Wenn Forscher die Breite eines Neutronensterns herausfinden können, sagte die Physikerin Sharon Morsink einer Menge von Wissenschaftlern auf dem Treffen der American Physical Society (APS) im April 2018, könnten diese Informationen den Weg zur Lösung eines der großen Rätsel der Teilchenphysik weisen: Wie verhält sich Materie, wenn sie bis zum Äußersten getrieben wird?
Auf der Erde gibt es angesichts der vorhandenen Technologie der Menschheit einige harte Grenzen, wie dicht Materie werden kann, selbst in extremen Labors, und noch härtere Grenzen, wie lange die dichteste Materie, die Wissenschaftler herstellen, überleben kann. Das bedeutet, dass die Physiker nicht herausfinden konnten, wie sich Teilchen bei extremen Dichten verhalten. Es gibt einfach nicht viele gute Experimente.
"Es gibt eine Reihe verschiedener Methoden, mit denen die Leute versuchen zu sagen, wie sich superdichte Materie verhalten soll, aber sie sind sich nicht alle einig", sagte Morsink, Physiker an der Universität von Alberta und Mitglied einer NASA-Arbeitsgruppe konzentrierte sich auf die Breite der Neutronensterne, sagte Live Science. "Und die Art und Weise, wie sie nicht alle übereinstimmen, kann tatsächlich getestet werden, da jeder von ihnen eine Vorhersage darüber macht, wie groß ein Neutronenstern sein kann."
Mit anderen Worten, die Lösung des Geheimnisses der ultradensen Materie ist in einigen der dichtesten Objekte des Universums - Neutronensternen - eingeschlossen. Und Wissenschaftler können dieses Rätsel lösen, sobald sie genau messen, wie breit (und daher dicht) Neutronensterne wirklich sind.
Teilchenphysik im Weltraum
"Neutronensterne sind die empörendsten Objekte, von denen die meisten Menschen noch nie gehört haben", sagte der NASA-Wissenschaftler Zaven Arzoumanian den Physikern beim Treffen in Columbus, Ohio.
Arzoumanian ist einer der Leiter des NICER-Projekts (Neutron Star Interior Composition Explorer) der NASA, das die technische Grundlage für Morsinks Arbeit bildet. NICER ist ein großes, schwenkbares Teleskop, das an der ISS montiert ist. Es überwacht und misst genau die Röntgenstrahlen, die aus dem Weltraum in den Bereich der erdnahen Umlaufbahn gelangen.
Ein Neutronenstern ist der Kern, der nach einer massiven Supernova-Explosion zurückbleibt, aber es wird angenommen, dass er nicht viel breiter ist als eine mittelgroße Stadt. Neutronensterne können sich mit hohen Bruchteilen der Lichtgeschwindigkeit drehen und flackernde Strahlen von Röntgenenergie mit einem genaueren Timing in den Weltraum schießen als das Ticken von Atomuhren.
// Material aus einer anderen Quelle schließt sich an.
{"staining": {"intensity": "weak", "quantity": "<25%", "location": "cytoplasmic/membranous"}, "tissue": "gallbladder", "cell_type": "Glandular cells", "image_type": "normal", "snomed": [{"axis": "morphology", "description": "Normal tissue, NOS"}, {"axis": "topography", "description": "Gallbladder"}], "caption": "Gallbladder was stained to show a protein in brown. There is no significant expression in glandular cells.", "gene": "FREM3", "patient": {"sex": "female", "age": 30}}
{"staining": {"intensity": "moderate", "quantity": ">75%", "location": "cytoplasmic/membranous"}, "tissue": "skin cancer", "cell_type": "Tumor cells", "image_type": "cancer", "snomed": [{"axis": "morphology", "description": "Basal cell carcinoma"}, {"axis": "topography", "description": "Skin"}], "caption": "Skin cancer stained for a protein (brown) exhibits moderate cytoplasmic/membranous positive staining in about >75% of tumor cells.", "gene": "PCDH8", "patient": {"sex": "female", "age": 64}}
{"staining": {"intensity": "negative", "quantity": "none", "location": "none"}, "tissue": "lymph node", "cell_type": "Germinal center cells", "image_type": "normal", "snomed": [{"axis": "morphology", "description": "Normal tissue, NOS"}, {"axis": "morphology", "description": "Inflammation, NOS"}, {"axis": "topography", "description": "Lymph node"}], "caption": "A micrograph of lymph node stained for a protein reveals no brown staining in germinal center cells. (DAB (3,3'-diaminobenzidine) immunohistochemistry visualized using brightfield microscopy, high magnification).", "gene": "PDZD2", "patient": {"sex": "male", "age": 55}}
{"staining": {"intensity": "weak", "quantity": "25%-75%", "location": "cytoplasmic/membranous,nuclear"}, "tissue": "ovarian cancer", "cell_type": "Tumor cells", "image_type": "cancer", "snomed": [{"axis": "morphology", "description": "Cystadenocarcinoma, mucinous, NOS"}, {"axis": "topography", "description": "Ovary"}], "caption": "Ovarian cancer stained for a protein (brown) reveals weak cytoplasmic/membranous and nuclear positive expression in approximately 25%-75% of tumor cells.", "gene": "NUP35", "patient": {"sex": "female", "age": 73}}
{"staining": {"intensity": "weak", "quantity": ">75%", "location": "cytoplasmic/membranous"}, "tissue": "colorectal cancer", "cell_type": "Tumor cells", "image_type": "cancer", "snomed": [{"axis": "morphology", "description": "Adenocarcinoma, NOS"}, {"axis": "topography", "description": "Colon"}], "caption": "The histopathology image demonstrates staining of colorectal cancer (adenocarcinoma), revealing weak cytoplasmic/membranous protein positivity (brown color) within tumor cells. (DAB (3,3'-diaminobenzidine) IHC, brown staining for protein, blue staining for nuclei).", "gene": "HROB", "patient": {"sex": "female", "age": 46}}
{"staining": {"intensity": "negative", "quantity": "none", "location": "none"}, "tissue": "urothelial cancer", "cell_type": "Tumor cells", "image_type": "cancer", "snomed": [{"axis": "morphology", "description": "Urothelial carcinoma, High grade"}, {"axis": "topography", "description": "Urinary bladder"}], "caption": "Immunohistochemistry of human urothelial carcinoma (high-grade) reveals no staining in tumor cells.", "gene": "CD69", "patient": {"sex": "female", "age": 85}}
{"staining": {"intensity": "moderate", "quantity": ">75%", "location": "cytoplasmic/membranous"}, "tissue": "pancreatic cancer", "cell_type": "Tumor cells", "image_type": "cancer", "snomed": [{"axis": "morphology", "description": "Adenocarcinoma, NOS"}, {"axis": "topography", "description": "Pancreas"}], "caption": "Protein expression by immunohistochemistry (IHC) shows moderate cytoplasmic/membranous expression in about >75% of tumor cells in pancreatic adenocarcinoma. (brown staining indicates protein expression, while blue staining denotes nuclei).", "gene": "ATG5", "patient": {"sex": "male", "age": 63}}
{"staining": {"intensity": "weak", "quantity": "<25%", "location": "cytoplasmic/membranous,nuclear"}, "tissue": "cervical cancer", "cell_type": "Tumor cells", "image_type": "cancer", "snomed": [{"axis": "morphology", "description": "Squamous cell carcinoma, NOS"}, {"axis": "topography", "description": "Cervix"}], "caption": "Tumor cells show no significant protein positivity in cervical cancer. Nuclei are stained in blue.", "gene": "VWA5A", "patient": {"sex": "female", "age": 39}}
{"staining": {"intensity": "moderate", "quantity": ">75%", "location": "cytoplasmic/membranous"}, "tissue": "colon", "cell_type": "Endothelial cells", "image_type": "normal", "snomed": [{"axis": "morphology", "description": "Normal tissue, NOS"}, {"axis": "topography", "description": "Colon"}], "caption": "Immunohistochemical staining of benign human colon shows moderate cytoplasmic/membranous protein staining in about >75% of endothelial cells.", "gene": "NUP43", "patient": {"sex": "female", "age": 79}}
Und vor allem für Morsink und die Zwecke ihrer Kollegen sind Neutronensterne die dichtesten bekannten Objekte im Universum, die nicht in Schwarze Löcher zusammengebrochen sind - aber anders als bei Schwarzen Löchern können Wissenschaftler herausfinden, was in ihnen vor sich geht. Astronomen müssen nur genau wissen, wie breit Neutronensterne wirklich sind, und NICER ist das Instrument, das diese Frage endlich beantworten sollte.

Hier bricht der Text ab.